I can barely remember the last six months. Between depression, medication changes, and various other stressors, my brain has NOPED out of recalling all but the most important details of the last six months. During that time, I struggled to write. I stopped writing, to be honest. The persistent sense that what I had to write was fundamentally worthless was all but impossible to shake. I still have it whispering in the background that I should delete this thing and go fold laundry or something. I am endeavoring to do my best to ignore it.
My father got diagnosed in late July with lymphoma and that's when all writing (even keeping track of things in my dayplanner) ground to a halt. I struggled for months with my feelings over it all. I am still angry over my youth and how things happened. At the same time, I do love my father dearly. My mother, let's just say I am ambivalent and angry towards right now. I worked with my therapist and wrestled with my feelings before calling him last week. I wrestled with my feelings from as soon as I got the news until last week when a reckless sense of 'what's the worst that's going to happen?' struck me and I called. I half expected to be hung up on by my mother. When my dad answered the phone I was relieved to hear his voice. He told me that he's part of an experimental treatment's study phase. He's currently in remission and if he remains in remission for eight months, he'll be declared cured. Then I was buried under family 'news' (aka gossip) about the rest of the family. Relatives that I expected to be retired were. Relatives that I guessed had changed careers had. Other relatives were still chugging along with their lives as I had figured they would be.
I was cautious about how much I shared about my life in return for that info dump. I mentioned that I was surprised by how complicated the preparations for Cuddle Bear to graduate are. My dad laughed and told me to wait for college entry preparations. I mentioned that my father in law and mother in law were in declining health. My dad mentioned that he had seen my father in law at the grocery store and he looked to be in really rough shape. I agreed with him. We cycled back to the school angle and I mentioned that the kids are doing well this year. Dad asked how Beloved and I are doing. I told him that we were getting by. Because there's not a whole lot to add to that statement. Every day it's chop wood and carry water, as the Zen koan goes. The conversation wrapped up with my dad telling me that I could call him anytime for any reason. I am pretty sure he misses me. When I bump into him at the grocery store, he lights up with a big smile.
My father in law, on the other hand, is still a surly cur. He's got this bad habit that I'm familiar with of tending to ignore his health. This lead to him going to the hospital right before Yule. He was there for a week as they drained the ammonia that had built up in his system. By the time he came out, he was somewhat shaken by the experience and deeply thankful to Beloved, my brother in law, and his wife for 'saving' his life. Beloved and I agree that the credit lies with his brother, but his father wasn't exactly in a clear mental state as everything went down. The holidays were the holidays. Extra weird this year with that near death experience looming over things. I described it to Beloved as it felt like a hostage crisis and we were dependent upon Cuddle Bear's ability to talk non-stop about trains to get the good outcome. Like I said, extra weird. There's always a little weirdness because our family unit is atypical but this went beyond it in ways I can't quite describe.

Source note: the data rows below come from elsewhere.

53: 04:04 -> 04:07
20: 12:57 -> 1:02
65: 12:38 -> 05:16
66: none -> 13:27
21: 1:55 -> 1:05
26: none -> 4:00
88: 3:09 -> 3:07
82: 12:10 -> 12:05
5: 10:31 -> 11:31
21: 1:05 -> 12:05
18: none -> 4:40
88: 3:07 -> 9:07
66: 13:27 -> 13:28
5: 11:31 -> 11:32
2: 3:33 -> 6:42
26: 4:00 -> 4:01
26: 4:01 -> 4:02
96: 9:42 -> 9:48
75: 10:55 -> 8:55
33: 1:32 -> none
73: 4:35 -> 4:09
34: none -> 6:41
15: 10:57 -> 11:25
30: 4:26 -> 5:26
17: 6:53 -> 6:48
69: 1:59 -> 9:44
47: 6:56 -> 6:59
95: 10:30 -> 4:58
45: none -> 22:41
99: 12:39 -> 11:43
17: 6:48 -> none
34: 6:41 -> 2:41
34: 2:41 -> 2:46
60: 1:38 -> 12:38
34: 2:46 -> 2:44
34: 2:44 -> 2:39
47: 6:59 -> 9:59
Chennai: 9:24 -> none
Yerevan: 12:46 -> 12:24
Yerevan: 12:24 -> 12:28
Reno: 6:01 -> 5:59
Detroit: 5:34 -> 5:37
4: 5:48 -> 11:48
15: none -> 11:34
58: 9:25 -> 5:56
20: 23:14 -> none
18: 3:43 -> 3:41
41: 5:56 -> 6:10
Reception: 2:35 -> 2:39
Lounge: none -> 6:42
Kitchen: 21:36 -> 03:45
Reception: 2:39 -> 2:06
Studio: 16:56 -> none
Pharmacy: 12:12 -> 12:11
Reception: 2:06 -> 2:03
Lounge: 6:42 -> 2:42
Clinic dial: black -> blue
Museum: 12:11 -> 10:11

As I was trudging through the year, last year, I managed to set up services to help my boys transition from school to life in the 'real' world. There's still a lot of learning that needs to happen and I can't seem to managed to get it done. As such, I was really thankful when the school recommended us to Catholic Charities for services. Each kid got a skill builder and there's been focused work on skills like anger management, emotional regulation, how to look for a job, and social skills. Cuddle Bear has finished his sessions with his skill builder as Snuggle Bug is still working with his. So far, I have nothing but good things to say about Catholic Charities and the assistance they've provided us. I'm still working on getting things going with the Office of People With Developmental Disabilities (OPWDD). It's a long process, but I think we're going to get things nailed down for Cuddle Bear before his 18th birthday.
Speaking of biting the bullet and getting help, I have decided to try again for disability. There have been hoops to jump through and a whole lot of hurry up and wait. But progress seems to be happening. The therapist that I've been seeing works really well with me. It has lead to a good deal of progress on things that I have always struggled with. I am pleased with this and hope to continue in this fashion as the year goes on. Some time in September, I gave myself a hernia. Our family doctor does not think it requires surgery at this time and gave me a list of activities I should limit. I am not pleased with this, but it was a result of my pushing myself too far. A bad habit I have. Next week, I get to experience the joy of a colonoscopy. I'm not looking forward to it. I am concerned they're going to find something pre-cancerous. The whole business of my grandfather and my father having cancer scared me. My doctors all reassure me that the likelihood of my having cancer isn't as high as my anxiety tells me it is. My therapist is talking me through the anxiety of it all. So my professional support system is working fairly well.
That pretty much wraps up how things are at my end of the internet. I am going to do my best to get back to writing. It feels like I'm missing a limb or something with the fact that I haven't been writing. Posting this helps with that feeling, I hope I can do more.